In Anbetracht der langen Lebensdauer von Infrastruktur sind zu langsame und unsichere Emissionsminderungspfade ein erhebliches Problem. Die jetzige Version des KSG sieht vor, dass 2025 die Emissionsreduktionen für die Zeit nach 2030 festgelegt werden sollen. Es müsse zwar nicht für jeden Sektor und präzise bis 2050 festgelegt werden, wie viel CO2 jährlich emittiert werden dürfe, ein Planungshorizont von fünf Jahren ist jedoch zu wenig, so das BVerfG (Rn. 258). Dies eröffnet die Chance der demokratischen Beteiligung und Mobilisierung für ambitionierte Minderungszielvorgaben und lässt gleichzeitig Raum, technischen Fortschritt und Entwicklung in zukünftige Jahresziele miteinzubeziehen.

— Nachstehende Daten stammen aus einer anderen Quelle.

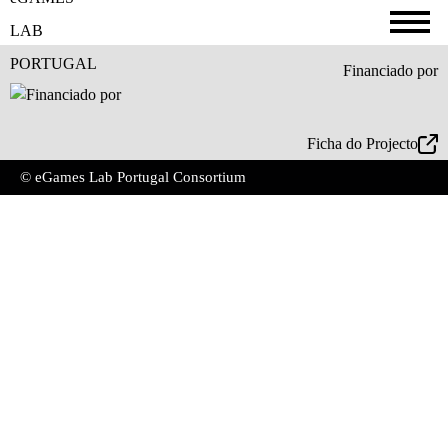
Financiado por
Ficha do Projecto
© eGames Lab Portugal Consortium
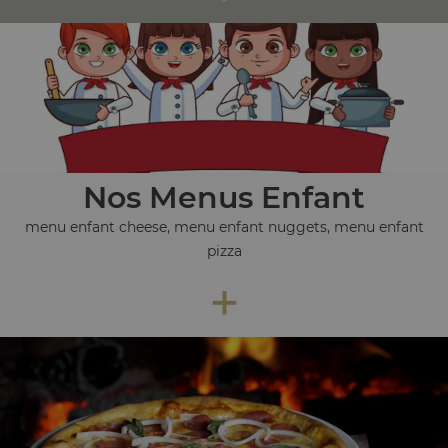
Nos Menus Enfant
menu enfant cheese, menu enfant nuggets, menu enfant
pizza
+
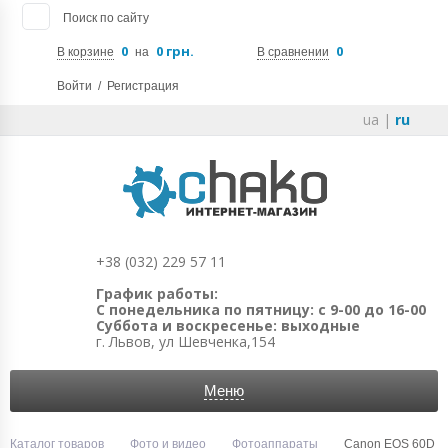
Поиск по сайту
0
0 грн.
0
В корзине
на
В сравнении
Войти
/
Регистрация
ua
|
ru
+38 (032) 229 57 11
График работы:
С понедельника по пятницу: с 9-00 до 16-00
Суббота и воскресенье: выходные
г. Львов, ул Шевченка,154
Меню
Каталог товаров
Фото и видео
Фотоаппараты
Canon EOS 60D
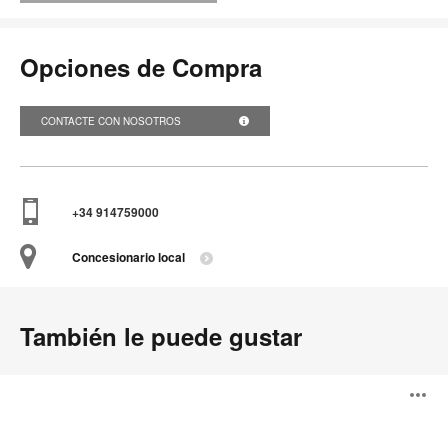
Opciones de Compra
CONTACTE CON NOSOTROS
+34 914759000
Concesionario local
También le puede gustar
Mesa
A
SW_1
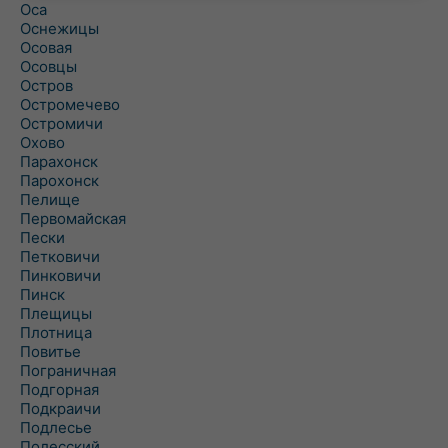
Оса
Оснежицы
Осовая
Осовцы
Остров
Остромечево
Остромичи
Охово
Парахонск
Парохонск
Пелище
Первомайская
Пески
Петковичи
Пинковичи
Пинск
Плещицы
Плотница
Повитье
Пограничная
Подгорная
Подкраичи
Подлесье
Полесский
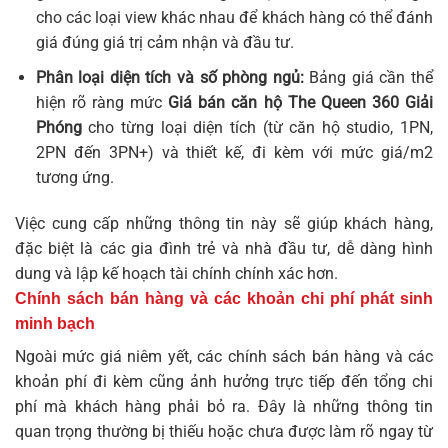
cho các loại view khác nhau để khách hàng có thể đánh
giá đúng giá trị cảm nhận và đầu tư.
Phân loại diện tích và số phòng ngủ:
Bảng giá cần thể
hiện rõ ràng mức
Giá bán căn hộ The Queen 360 Giải
Phóng
cho từng loại diện tích (từ căn hộ studio, 1PN,
2PN đến 3PN+) và thiết kế, đi kèm với mức giá/m2
tương ứng.
Việc cung cấp những thông tin này sẽ giúp khách hàng,
đặc biệt là các gia đình trẻ và nhà đầu tư, dễ dàng hình
dung và lập kế hoạch tài chính chính xác hơn.
Chính sách bán hàng và các khoản chi phí phát sinh
minh bạch
Ngoài mức giá niêm yết, các chính sách bán hàng và các
khoản phí đi kèm cũng ảnh hưởng trực tiếp đến tổng chi
phí mà khách hàng phải bỏ ra. Đây là những thông tin
quan trọng thường bị thiếu hoặc chưa được làm rõ ngay từ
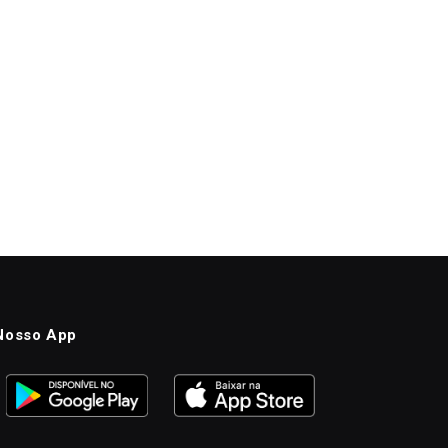
Nosso App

Der zweite Aspekt betrifft die Methode der Festlegung. Bisher war geplant, die Emissionsreduktionspfade gem. § 4 VI KSG im Jahr 2025 mithilfe von Rechtsverordnungen für die Zeiträume nach dem Jahr 2030 zu bestimmen. Dabei sollte es genügen, die jährlich absinkenden Emissionsmengen durch den Bundestag „abnicken“ zu lassen. Eine schlichte Parlamentsbeteiligung ist hier jedoch nicht ausreichend, um der politischen Bedeutung der Thematik gerecht zu werden; der Gesetzgeber muss die erforderlichen Regelungen selbst treffen. Möglich wären z. B. Minderungsquoten für bestimmte Zieljahre. Dafür müsste der Gesetzgeber dann aber zusätzlich nähere Vorgaben zu dem zum Zieljahr führenden Reduktionspfad machen (Rn. 264). Diese Zurückhaltung in der Formulierung quantitativer Vorgaben wundert vor dem Hintergrund der Gewaltenteilung nicht, wenn schon eine schlichte Parlamentsbeteiligung nicht ausreicht, kann es erst recht nicht die Aufgabe der Judikative sein, die Emissionspfade festzulegen.

Ausblick

Zum einen wird klar, dass die gängige Ausrede, dass andere Staaten mehr emittieren und die eigenen Bemühungen einen Tropfen auf dem heißen Stein darstellen, nicht mehr greift. Dass die global gesetzten Reduktionsziele momentan nicht erreicht werden, ist kein Geheimnis, aber ein internationales Versagen kann weder Grund noch Entschuldigung sein, nicht selbst effektive Maßnahmen zu ergreifen (Rn. 149, 200 f.). Damit greift das BVerfG auf, was schon im Urgenda-Urteil und kürzlich vor dem Pariser Verwaltungsgericht festgestellt wurde. Jeder Staat hat eine Verpflichtung, zur Reduktion von THGE im Verhältnis zur Teilverantwortlichkeit für den globalen Klimawandel beizutragen. Darüber hinaus kann internationale Zusammenarbeit den Klimawandel eindämmen.

Deutschland bekommt nun eine zweite Chance, dieser Verpflichtung nachzukommen, sodass diese im Endeffekt nicht nur effektiver umgesetzt wird, sondern auch der Generationengerechtigkeit Rechnung trägt. Es ist geplant, die erforderlichen Nachbesserungen schnell durchzusetzen – noch in dieser Legislaturperiode. Viel Zeit bleibt hierfür vor der nächsten Bundestagswahl im September nicht mehr.